Willow Point is an extinct town in Humboldt County, in the U.S. state of Nevada. Willow Point is located in Paradise Valley, south of the town of Paradise Valley and about 20 miles northeast of Winnemucca.

==History==
In August 1865, a military camp was established at Willow Point on the banks of the Little Humboldt River by Major Michael O'Brien. O'Brien assumed command of troops on the Quinn River after Lt. Col. Charles McDermit was killed by Indians in a skirmish on August 7, 1865. The camp was occupied until October 1865, when the troops withdrew to Camp Dun Glen.

In the later part of the 1800s, Willow Point was a station on the Winnemucca-Paradise Valley route.

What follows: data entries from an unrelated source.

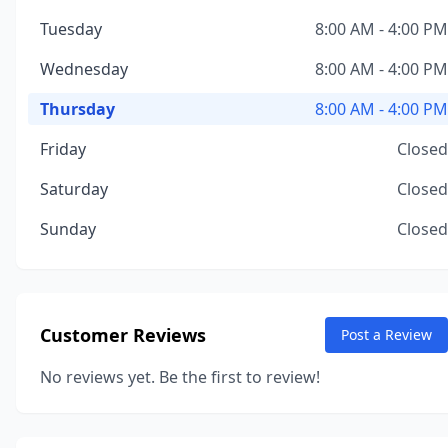
Tuesday
8:00 AM - 4:00 PM
Wednesday
8:00 AM - 4:00 PM
Thursday
8:00 AM - 4:00 PM
Friday
Closed
Saturday
Closed
Sunday
Closed
Customer Reviews
Post a Review
No reviews yet. Be the first to review!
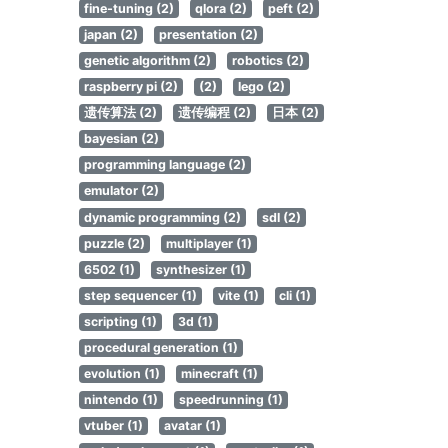
fine-tuning (2)
qlora (2)
peft (2)
japan (2)
presentation (2)
genetic algorithm (2)
robotics (2)
raspberry pi (2)
(2)
lego (2)
遗传算法 (2)
遗传编程 (2)
日本 (2)
bayesian (2)
programming language (2)
emulator (2)
dynamic programming (2)
sdl (2)
puzzle (2)
multiplayer (1)
6502 (1)
synthesizer (1)
step sequencer (1)
vite (1)
cli (1)
scripting (1)
3d (1)
procedural generation (1)
evolution (1)
minecraft (1)
nintendo (1)
speedrunning (1)
vtuber (1)
avatar (1)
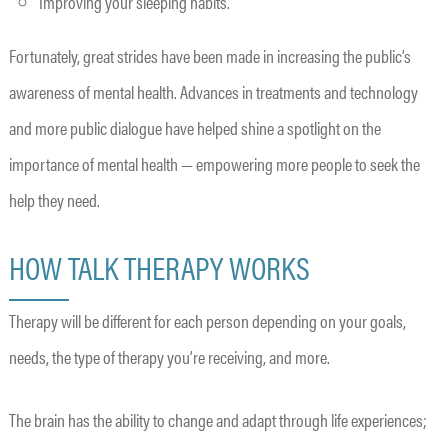
Improving your sleeping habits.
Fortunately, great strides have been made in increasing the public’s
awareness of mental health. Advances in treatments and technology
and more public dialogue have helped shine a spotlight on the
importance of mental health — empowering more people to seek the
help they need.
HOW TALK THERAPY WORKS
Therapy will be different for each person depending on your goals,
needs, the type of therapy you’re receiving, and more.
The brain has the ability to change and adapt through life experiences;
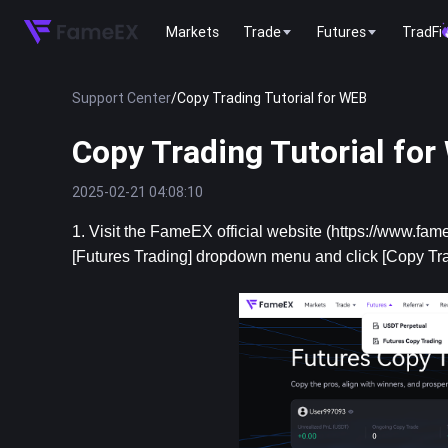
Markets
Trade
Futures
TradFi
Support Center
/
Copy Trading Tutorial for WEB
Copy Trading Tutorial fo
2025-02-21 04:08:10
1. Visit the FameEX official website (https://www.fame
[Futures Trading] dropdown menu and click [Copy Tra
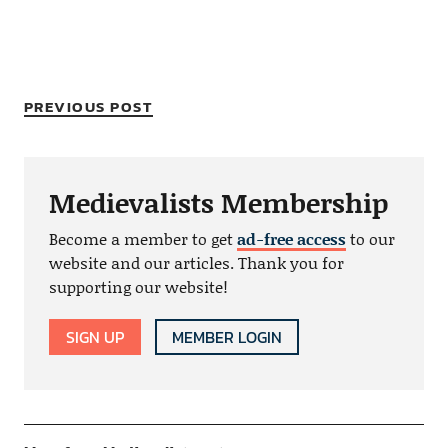
PREVIOUS POST
Medievalists Membership
Become a member to get
ad-free access
to our
website and our articles. Thank you for
supporting our website!
SIGN UP
MEMBER LOGIN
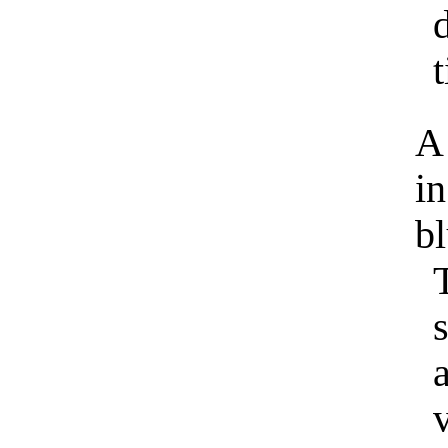
t
A 
in
bl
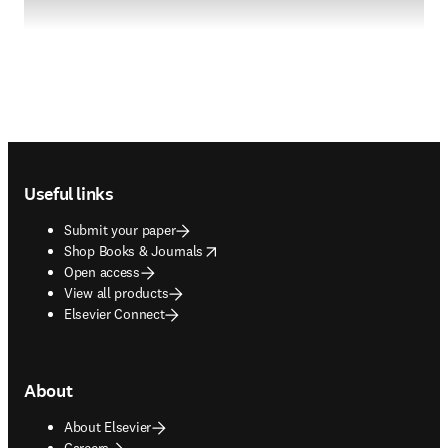
Footer navigation
Useful links
Submit your paper
opens in new tab/window
Shop Books & Journals
Open access
View all products
Elsevier Connect
About
About Elsevier
Careers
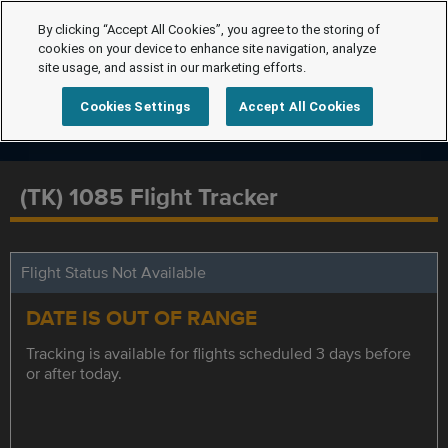
By clicking “Accept All Cookies”, you agree to the storing of
cookies on your device to enhance site navigation, analyze
site usage, and assist in our marketing efforts.
Cookies Settings
Accept All Cookies
(TK) 1085 Flight Tracker
Flight Status Not Available
DATE IS OUT OF RANGE
Tracking is available for flights scheduled 3 days before
or after today.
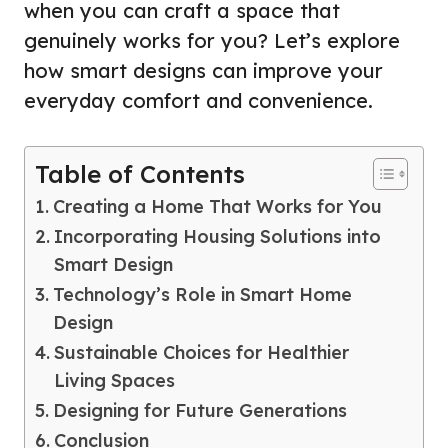
when you can craft a space that
genuinely works for you? Let’s explore
how smart designs can improve your
everyday comfort and convenience.
Table of Contents
Creating a Home That Works for You
Incorporating Housing Solutions into
Smart Design
Technology’s Role in Smart Home
Design
Sustainable Choices for Healthier
Living Spaces
Designing for Future Generations
Conclusion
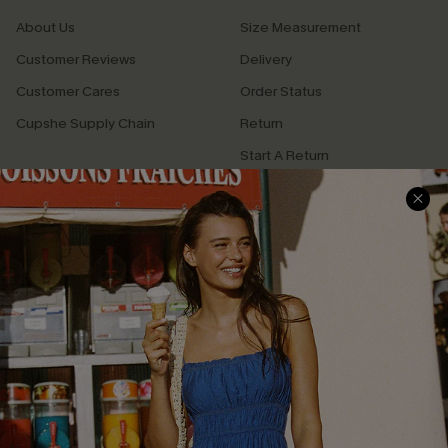
About Us
Size Measurement
Customer Reviews
Delivery
Customer Cares
Order Status
Cupshe Supply Chain
Return
Start A Return
Contact Us
Faqs
QUICK LINKS
PROGRAMS &
PARTNERSHIPS
Cupshe E-Gift Card
Loyalty Program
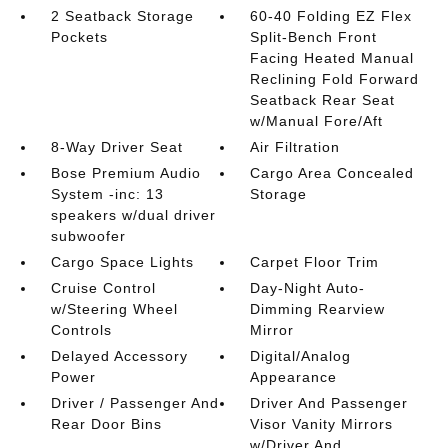
2 Seatback Storage
60-40 Folding EZ Flex
Pockets
Split-Bench Front
Facing Heated Manual
Reclining Fold Forward
Seatback Rear Seat
w/Manual Fore/Aft
8-Way Driver Seat
Air Filtration
Bose Premium Audio
Cargo Area Concealed
System -inc: 13
Storage
speakers w/dual driver
subwoofer
Cargo Space Lights
Carpet Floor Trim
Cruise Control
Day-Night Auto-
w/Steering Wheel
Dimming Rearview
Controls
Mirror
Delayed Accessory
Digital/Analog
Power
Appearance
Driver / Passenger And
Driver And Passenger
Rear Door Bins
Visor Vanity Mirrors
w/Driver And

A post office was established at Willow Point in 1865, and remained in operation until 1910. By 1910, Willow Point also had a saloon, livery stable and hotel.

An 1890 book includes Willow Point in a list of towns and settlements in Humboldt County.

The community was named for a grove of willows near the original town site. Variant names were "Willow Point Station" and "Willowpoint".